This collection of 10 works of short fiction, all previously published, gives readers the inspiring experience of charting the maturation of one of America’s finest authors. Most impressive is the book’s range of perspectives, from the chilling “La Moretta,” in which a couple on their European honeymoon slowly realizes their marriage may have been a mistake, to “Souterrain,” a tale of a dying Parisian man and his housekeeper’s son, who believes the man to be his father.
In a few pieces, it’s clear that Shipstead was still discovering what her words could do, but the best are exceptional portraits of characters unaware of the effects of their actions.

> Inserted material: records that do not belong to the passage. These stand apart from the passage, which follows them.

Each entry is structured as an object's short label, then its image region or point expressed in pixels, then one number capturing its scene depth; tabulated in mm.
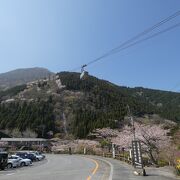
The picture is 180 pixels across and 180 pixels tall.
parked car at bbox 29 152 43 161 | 28431
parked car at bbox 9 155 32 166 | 21175
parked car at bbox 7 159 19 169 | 19753
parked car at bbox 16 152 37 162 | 27418
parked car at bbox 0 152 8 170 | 17164
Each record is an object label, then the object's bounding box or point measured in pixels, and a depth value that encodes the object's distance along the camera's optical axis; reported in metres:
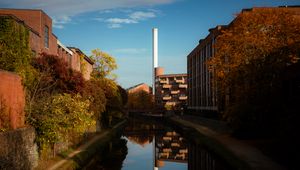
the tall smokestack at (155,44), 148.38
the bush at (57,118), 24.70
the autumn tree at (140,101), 141.35
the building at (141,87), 182.38
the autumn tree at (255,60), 33.62
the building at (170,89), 153.12
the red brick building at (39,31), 35.94
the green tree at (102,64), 75.23
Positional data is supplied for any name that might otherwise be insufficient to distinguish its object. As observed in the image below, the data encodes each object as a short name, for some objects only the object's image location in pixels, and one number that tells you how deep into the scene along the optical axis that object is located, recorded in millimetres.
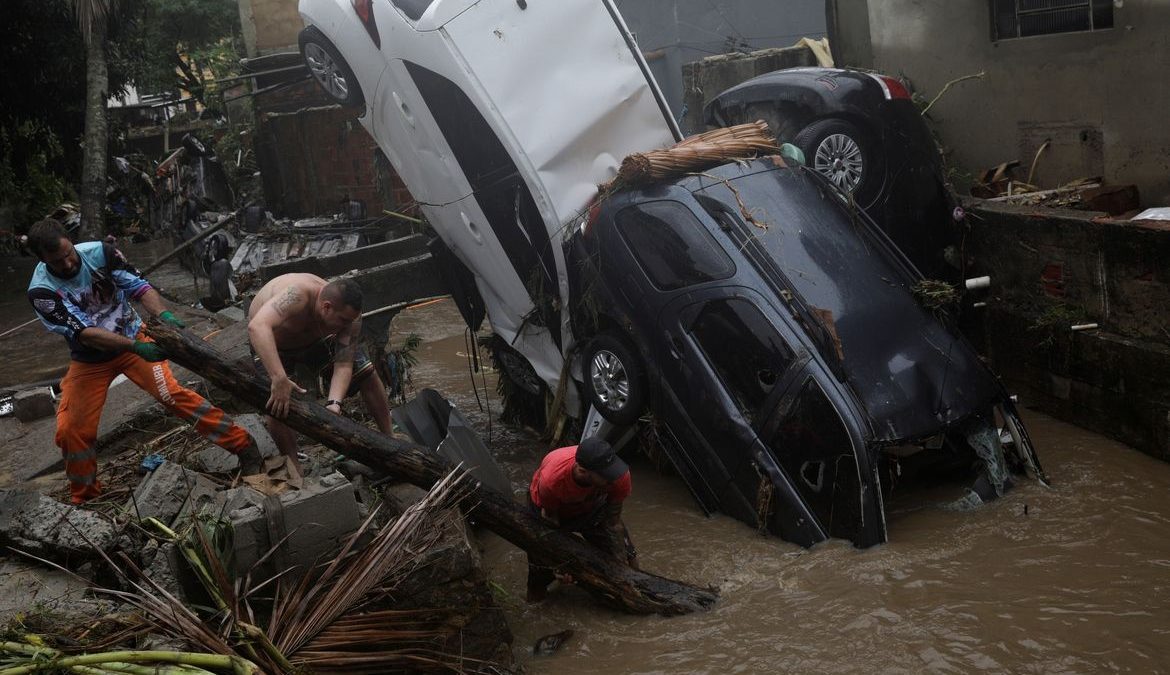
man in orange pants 5672
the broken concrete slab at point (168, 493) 5012
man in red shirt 5043
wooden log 5297
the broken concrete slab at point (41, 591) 4453
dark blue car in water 5402
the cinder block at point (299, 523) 4652
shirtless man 5699
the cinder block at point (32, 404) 8234
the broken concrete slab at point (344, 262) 9297
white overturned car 6887
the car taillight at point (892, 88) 8672
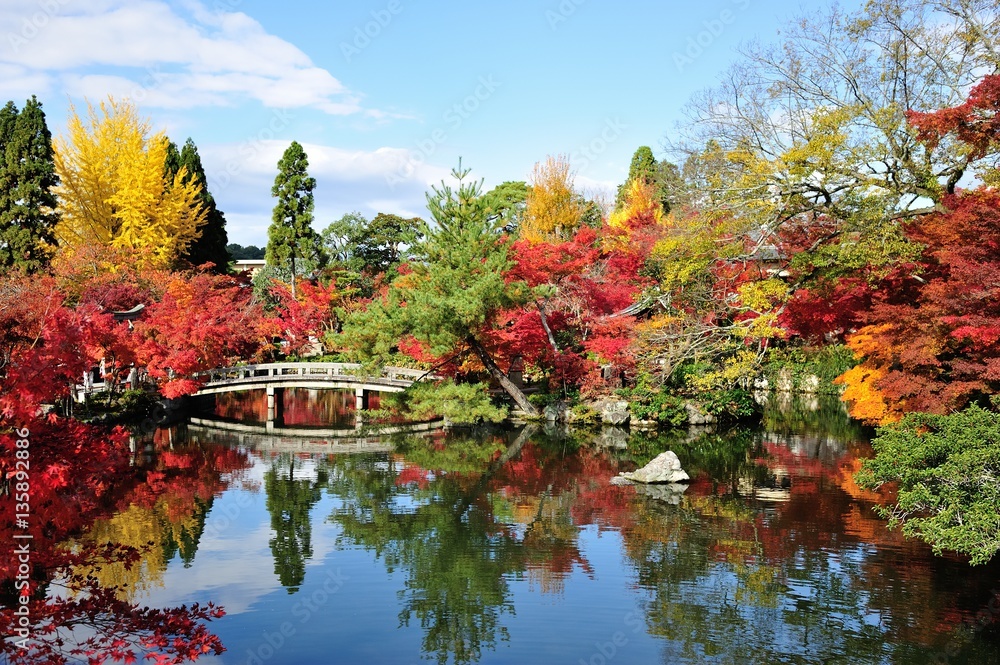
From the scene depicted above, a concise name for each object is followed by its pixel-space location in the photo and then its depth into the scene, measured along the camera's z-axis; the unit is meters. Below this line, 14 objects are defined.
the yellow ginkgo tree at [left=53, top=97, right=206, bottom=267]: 29.61
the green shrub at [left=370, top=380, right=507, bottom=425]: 23.00
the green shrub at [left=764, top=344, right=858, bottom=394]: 28.05
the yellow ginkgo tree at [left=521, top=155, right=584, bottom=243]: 42.28
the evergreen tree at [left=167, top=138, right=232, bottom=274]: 36.09
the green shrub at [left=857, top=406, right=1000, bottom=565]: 8.84
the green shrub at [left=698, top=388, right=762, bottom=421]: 24.05
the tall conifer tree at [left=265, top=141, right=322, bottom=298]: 34.16
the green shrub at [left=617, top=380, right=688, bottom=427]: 23.73
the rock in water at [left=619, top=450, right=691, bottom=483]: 16.70
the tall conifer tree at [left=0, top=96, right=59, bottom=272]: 25.81
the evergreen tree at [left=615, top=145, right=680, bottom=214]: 46.09
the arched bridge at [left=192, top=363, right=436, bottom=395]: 25.94
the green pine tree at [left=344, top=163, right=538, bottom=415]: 21.44
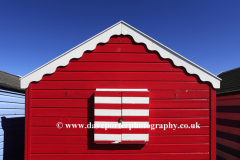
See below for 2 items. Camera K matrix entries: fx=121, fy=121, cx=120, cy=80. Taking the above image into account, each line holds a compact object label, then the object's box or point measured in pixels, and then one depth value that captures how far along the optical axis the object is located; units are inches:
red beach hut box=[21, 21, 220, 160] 111.7
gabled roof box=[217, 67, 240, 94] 166.9
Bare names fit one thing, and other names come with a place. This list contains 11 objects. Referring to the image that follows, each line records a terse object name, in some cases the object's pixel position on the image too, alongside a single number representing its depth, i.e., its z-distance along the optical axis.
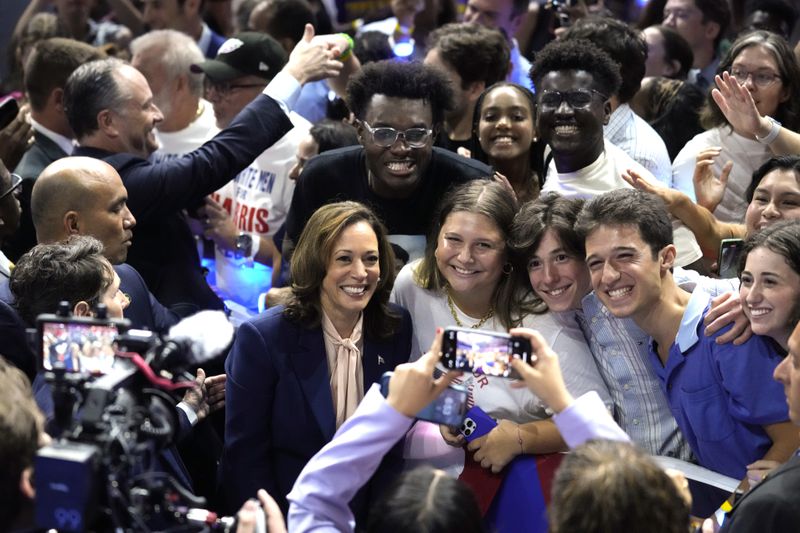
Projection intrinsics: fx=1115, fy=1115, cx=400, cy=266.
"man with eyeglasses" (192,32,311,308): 5.09
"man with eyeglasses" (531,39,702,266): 4.40
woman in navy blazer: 3.55
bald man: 4.06
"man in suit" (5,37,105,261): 5.13
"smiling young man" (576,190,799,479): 3.21
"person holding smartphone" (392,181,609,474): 3.57
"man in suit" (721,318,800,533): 2.46
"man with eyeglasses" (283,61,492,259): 4.30
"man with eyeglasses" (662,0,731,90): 6.64
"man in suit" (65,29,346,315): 4.46
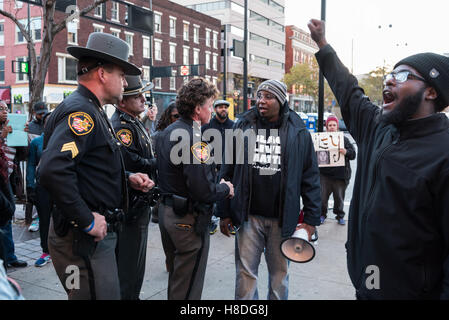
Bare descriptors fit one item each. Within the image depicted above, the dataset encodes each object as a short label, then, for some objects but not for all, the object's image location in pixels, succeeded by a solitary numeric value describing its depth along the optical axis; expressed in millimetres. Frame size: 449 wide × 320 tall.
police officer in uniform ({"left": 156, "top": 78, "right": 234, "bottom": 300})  2996
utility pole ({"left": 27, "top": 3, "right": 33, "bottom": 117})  7477
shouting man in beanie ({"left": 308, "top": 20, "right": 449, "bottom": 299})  1834
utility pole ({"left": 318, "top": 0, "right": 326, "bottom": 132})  6730
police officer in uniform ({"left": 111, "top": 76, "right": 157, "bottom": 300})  3270
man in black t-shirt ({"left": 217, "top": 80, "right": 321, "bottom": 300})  3207
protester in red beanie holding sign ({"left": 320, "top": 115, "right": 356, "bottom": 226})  6672
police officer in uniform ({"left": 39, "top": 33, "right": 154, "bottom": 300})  2152
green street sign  16159
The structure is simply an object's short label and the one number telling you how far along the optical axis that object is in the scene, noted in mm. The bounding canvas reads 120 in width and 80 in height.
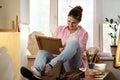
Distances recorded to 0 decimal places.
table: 2371
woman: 2404
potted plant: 3543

Highlights include “The Cowboy Tango,” in which a Montana man who runs a ranch for tourists becomes smitten with the teenage girl he hired as a wrangler and joins “in the silent chorus of the unloved” when she falls for his divorced nephew; and the story “Acknowledgments” (not to be confused with the author’s own acknowledgments), in which a pompous author uses hilariously Nabokovian sentences like “Let us skip that Rabelaisian era known as adolescence and hop jauntily to my twenty-fifth year.”
In one story, a character reflects that “even a life lived properly, lived better than she was living, could bring so much grief.” The finest stories in You Have a Friend in 10A show that perpetual grief may not necessarily lead to great lives, but it can produce scintillating fiction.